CORPOS INDÓCEIS E MAL-ESTAR NO SABER/FAZER EDUCATIVO: PERSPECTIVAS CRÍTICAS EM CONTEXTOS DE ENSINO, CIÊNCIA E SAÚDE

Cristiane Marques, Eliane Portes Vargas, Evelyse dos Santos Lemos, Fabiana Bom Kraemer, Maria Cláudia da Veiga Soares Carvalho

Resumo


A revista DEMETRA: Alimentação, Nutrição & Saúde publica neste número uma Seção Temática dedicada a estudos sobre Ensino, Ciências e Saúde contemplando os mais variados temas de interesse entre docentes, pesquisadores e discentes destes campos.

Este editorial inicia-se a partir da seguinte indagação: por que tematizar as diferentes ações voltadas aos contextos de ensino, ciências e saúde?

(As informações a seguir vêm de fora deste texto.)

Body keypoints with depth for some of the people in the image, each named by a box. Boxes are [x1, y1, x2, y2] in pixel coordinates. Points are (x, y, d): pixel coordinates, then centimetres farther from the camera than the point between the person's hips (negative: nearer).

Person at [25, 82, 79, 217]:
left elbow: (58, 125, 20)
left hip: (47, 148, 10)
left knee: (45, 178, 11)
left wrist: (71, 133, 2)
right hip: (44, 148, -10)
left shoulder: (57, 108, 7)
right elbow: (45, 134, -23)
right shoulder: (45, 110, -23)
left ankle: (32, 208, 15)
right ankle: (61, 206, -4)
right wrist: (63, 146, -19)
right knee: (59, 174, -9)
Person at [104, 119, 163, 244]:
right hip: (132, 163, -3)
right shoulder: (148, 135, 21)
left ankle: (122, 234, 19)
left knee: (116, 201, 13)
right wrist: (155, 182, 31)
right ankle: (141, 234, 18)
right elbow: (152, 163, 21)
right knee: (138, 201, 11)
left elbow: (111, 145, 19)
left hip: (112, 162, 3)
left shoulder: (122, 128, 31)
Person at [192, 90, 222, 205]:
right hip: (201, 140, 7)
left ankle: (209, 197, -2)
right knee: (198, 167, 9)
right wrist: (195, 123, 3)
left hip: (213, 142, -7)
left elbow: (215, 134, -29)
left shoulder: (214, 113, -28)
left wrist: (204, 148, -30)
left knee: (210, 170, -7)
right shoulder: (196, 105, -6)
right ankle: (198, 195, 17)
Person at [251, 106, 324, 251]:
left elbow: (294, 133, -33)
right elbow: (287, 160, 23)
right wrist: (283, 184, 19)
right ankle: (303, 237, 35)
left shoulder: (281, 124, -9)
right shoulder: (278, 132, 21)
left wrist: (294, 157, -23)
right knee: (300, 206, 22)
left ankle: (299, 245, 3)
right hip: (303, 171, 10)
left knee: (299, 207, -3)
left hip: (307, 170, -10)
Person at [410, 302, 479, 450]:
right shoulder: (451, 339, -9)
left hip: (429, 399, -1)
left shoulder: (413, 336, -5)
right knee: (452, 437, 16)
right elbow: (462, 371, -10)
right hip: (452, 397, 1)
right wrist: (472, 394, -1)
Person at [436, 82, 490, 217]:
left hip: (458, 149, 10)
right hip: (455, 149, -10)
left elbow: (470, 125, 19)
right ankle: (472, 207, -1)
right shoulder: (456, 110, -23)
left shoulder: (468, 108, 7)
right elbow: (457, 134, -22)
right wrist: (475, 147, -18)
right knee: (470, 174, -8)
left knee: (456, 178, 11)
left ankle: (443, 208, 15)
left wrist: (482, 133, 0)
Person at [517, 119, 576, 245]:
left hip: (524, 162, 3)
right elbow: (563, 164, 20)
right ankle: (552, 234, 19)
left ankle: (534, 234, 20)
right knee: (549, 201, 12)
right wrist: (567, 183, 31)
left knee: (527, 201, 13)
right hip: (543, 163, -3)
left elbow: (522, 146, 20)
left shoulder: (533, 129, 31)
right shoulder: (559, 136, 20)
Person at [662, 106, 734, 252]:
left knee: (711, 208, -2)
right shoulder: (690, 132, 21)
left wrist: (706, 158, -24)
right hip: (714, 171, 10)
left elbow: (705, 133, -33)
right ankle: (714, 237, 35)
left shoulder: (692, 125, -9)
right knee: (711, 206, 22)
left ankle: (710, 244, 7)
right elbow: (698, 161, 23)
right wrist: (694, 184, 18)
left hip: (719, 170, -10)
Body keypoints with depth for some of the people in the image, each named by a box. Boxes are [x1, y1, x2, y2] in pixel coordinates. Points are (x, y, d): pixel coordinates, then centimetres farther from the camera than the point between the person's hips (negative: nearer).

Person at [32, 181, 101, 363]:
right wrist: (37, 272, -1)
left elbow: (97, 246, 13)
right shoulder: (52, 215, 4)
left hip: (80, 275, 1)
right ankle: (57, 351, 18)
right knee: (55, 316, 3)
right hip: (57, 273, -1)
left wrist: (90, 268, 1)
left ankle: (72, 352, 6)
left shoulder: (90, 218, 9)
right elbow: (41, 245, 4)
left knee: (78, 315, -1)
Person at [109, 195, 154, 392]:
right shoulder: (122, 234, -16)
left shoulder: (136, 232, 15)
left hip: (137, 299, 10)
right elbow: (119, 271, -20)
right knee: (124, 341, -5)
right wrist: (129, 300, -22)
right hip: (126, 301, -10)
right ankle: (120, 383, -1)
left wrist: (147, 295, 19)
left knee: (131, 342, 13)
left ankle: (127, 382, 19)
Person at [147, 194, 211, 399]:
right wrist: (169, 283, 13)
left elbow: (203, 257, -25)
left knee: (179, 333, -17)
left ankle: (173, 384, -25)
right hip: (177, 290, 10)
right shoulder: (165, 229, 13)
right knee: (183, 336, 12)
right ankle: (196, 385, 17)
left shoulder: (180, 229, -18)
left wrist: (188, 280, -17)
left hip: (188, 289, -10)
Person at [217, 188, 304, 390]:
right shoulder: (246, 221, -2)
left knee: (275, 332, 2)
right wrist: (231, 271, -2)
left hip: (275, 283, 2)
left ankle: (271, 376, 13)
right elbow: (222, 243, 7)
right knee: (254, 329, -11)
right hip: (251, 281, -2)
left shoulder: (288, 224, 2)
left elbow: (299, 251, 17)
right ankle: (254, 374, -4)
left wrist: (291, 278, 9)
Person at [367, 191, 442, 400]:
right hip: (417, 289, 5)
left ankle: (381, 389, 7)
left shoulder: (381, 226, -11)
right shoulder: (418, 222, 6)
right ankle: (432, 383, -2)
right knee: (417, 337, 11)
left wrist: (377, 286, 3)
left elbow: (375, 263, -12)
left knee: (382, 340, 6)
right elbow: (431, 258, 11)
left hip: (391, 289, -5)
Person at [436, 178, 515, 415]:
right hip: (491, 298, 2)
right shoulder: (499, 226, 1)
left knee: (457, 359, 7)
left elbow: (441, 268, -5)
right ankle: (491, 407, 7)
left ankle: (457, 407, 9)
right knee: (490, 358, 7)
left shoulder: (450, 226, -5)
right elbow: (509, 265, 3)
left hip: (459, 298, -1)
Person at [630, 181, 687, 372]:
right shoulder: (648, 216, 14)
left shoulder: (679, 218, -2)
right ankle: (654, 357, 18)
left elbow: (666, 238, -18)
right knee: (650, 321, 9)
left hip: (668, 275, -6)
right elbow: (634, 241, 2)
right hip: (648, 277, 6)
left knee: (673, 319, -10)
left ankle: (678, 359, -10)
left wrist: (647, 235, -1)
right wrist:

Almejamos reunir trabalhos inspirados na percepção do que é particular ao mundo dos homens e que diz respeito à experiência humana e subjetiva dos sujeitos sociais relacionadas aos processos mais amplos que os constituem. O mal-estar gerado naqueles que se deparam cotidianamente com a tarefa de ensinar/educar, nos impõem uma revisão dos limites das intervenções e de seus reflexos no campo da pesquisa, grosso modo, apoiadas em políticas racionalistas delineadas historicamente pelas conquistas da razão. A manifestação de tal desconforto tem sido ventilada em diferentes espaços acadêmicos e de ação/intervenção educativa. Suas maiores visibilidade e expressão, no entanto, se encontram nos corpos rebeldes e insubordinados em relação às orientações preventivas, o que cabe problematizar. Tais observações nos apontam prevalecer leituras da realidade embasando as intervenções formativas/educativas, tanto no campo científico quanto nas ações de saúde, que desconsideram a implicação do(s) outro(s) nos processos de Ensino de modo que tais práticas ao operarem relações tencionadas, complexas e sempre assimétricas, tendem ao fracasso.